The Corpses That Weren’t There
“What difference would it practically make to anyone if this notion rather than that notion were true?” William James had asked in his second lecture on pragmatism. In the hours, days, and weeks after Katrina, those with one set of beliefs were responsible for many deaths; those with another saved many lives. Fear fed by rumors and lies and lurking unexamined beliefs about human nature hit New Orleans like a second hurricane. Ray Nagin and Eddie Compass, respectively the mayor and police chief of New Orleans (and both African Americans), contributed to the atmosphere of fear and turmoil. About twenty thousand people had taken refuge in the downtown Superdome sports arena, which had been opened up as a shelter of last resort but was not stocked with anything near the needed quantity of food and water or backup power. The hurricane had
ripped off part of the roof, the restrooms backed up and the plumbing failed, so that sewage seeped out into the rest of the facility, and without air-conditioning and adequate electricity the place became a dark, fetid, chaotic oven. Much of the area surrounding its raised concrete perimeter was flooded. People were not allowed to leave, prisoners of the fears of those in power. Rumors of savagery inside abounded. Compass told the television talk-show host Oprah Winfrey, “We had little babies in there. . . . Some of the little babies getting raped.” He was overwhelmed by sobs on television and eventually had a breakdown.
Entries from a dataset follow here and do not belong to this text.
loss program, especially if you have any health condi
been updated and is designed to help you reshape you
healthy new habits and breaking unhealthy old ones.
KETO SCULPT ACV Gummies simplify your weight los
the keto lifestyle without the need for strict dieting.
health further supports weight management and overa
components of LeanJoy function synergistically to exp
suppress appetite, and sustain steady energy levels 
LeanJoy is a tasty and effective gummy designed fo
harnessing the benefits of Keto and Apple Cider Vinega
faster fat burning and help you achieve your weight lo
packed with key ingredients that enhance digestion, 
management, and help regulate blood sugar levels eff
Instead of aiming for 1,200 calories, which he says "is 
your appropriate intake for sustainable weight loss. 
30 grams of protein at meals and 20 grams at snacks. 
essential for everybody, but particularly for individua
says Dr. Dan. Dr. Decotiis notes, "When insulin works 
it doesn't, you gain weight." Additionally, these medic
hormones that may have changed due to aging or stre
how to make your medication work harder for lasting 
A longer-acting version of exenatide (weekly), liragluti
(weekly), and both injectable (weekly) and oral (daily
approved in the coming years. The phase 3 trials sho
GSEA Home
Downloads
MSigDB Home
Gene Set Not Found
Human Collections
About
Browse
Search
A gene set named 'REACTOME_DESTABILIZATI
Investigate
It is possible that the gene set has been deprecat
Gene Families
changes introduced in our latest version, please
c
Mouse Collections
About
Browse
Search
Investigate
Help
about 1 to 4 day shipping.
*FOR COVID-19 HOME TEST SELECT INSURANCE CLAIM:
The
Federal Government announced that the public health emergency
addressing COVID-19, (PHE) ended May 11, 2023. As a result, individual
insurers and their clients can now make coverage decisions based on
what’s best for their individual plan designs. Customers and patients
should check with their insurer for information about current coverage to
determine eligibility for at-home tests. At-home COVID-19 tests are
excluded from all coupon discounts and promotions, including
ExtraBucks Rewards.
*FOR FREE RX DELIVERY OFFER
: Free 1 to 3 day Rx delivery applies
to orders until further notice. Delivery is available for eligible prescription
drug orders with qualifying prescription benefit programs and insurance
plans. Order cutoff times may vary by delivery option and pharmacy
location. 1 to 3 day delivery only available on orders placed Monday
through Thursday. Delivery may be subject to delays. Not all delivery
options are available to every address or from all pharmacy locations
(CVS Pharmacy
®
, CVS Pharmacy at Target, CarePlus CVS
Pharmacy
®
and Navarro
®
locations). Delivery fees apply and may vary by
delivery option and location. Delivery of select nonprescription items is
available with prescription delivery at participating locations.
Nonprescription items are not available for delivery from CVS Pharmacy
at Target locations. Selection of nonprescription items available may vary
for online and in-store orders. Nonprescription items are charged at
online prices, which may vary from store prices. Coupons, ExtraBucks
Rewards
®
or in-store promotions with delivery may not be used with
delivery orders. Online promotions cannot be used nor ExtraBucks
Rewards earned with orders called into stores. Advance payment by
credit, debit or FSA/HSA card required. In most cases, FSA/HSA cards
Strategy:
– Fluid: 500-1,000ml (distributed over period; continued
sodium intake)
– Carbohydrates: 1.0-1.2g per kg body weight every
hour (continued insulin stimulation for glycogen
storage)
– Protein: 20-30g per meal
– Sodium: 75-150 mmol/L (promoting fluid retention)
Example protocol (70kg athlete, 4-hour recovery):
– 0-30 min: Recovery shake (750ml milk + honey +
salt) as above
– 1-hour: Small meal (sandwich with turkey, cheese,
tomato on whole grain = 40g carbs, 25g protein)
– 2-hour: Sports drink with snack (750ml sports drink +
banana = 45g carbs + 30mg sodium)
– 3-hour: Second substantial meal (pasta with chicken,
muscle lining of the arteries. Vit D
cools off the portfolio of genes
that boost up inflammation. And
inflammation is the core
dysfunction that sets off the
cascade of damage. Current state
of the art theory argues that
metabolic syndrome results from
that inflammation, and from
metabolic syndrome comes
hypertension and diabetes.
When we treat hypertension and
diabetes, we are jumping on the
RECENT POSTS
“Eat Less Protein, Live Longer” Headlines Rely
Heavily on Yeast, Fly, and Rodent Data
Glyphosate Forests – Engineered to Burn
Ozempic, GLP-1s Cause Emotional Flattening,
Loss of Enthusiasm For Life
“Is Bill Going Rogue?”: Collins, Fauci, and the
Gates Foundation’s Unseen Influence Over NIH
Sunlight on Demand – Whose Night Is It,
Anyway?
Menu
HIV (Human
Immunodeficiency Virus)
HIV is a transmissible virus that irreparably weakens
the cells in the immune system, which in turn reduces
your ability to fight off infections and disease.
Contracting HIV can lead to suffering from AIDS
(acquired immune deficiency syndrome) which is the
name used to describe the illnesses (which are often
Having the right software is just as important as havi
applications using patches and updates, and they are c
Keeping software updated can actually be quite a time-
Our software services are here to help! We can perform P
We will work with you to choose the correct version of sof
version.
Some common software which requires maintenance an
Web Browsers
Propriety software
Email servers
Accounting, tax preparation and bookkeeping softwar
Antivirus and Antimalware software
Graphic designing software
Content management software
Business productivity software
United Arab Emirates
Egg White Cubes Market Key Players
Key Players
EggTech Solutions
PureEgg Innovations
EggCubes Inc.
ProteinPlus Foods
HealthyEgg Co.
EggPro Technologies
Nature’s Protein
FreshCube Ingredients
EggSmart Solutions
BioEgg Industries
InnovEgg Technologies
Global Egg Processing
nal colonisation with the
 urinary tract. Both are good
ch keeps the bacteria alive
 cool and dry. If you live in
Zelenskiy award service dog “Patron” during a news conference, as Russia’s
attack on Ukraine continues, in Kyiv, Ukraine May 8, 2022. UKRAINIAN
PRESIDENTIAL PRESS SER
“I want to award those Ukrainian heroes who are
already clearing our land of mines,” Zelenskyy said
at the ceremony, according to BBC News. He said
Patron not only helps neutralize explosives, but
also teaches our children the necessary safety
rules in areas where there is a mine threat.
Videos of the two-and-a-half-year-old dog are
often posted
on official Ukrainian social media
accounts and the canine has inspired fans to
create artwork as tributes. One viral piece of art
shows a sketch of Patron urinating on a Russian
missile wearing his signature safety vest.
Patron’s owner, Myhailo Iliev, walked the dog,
Nagin reported that there were “hundreds of gang members” in the Superdome, raping and murdering. During his Oprah moment, he told the national audience that people had been “in that frickin’ Superdome for five days watching dead bodies, watching hooligans killing people, raping people.”
Despite the assumption that the Superdome and Convention Center had become nests of vipers, the media focus was for a while on the retail outlets on dry ground reportedly being plundered. The hysteria about looting became so intense that two and a half days after the storm, on August 31, Nagin and Governor Kathleen Blanco called emergency responders—police and National Guard, mostly—off search and rescue to focus on combating looting. They had chosen protecting property over saving lives. Put that way, the decision sounds bizarre, but the word looting itself is maddening to some minds, creating images of chaos, danger, and boundless savagery. What difference would it make if we were blasé about property and passionate about human life? Governor Blanco said, “These are some of the forty thousand extra troops that I have demanded. They have M16s, and they’re locked and loaded. . . . I have one message for these hoodlums: These troops know how to shoot and kill, and they are more than willing to do so if necessary, and I expect they will.” Ninety-nine years later things had not changed from the San Francisco mayor’s infamous “shoot to kill” proclamation that also focused on looting.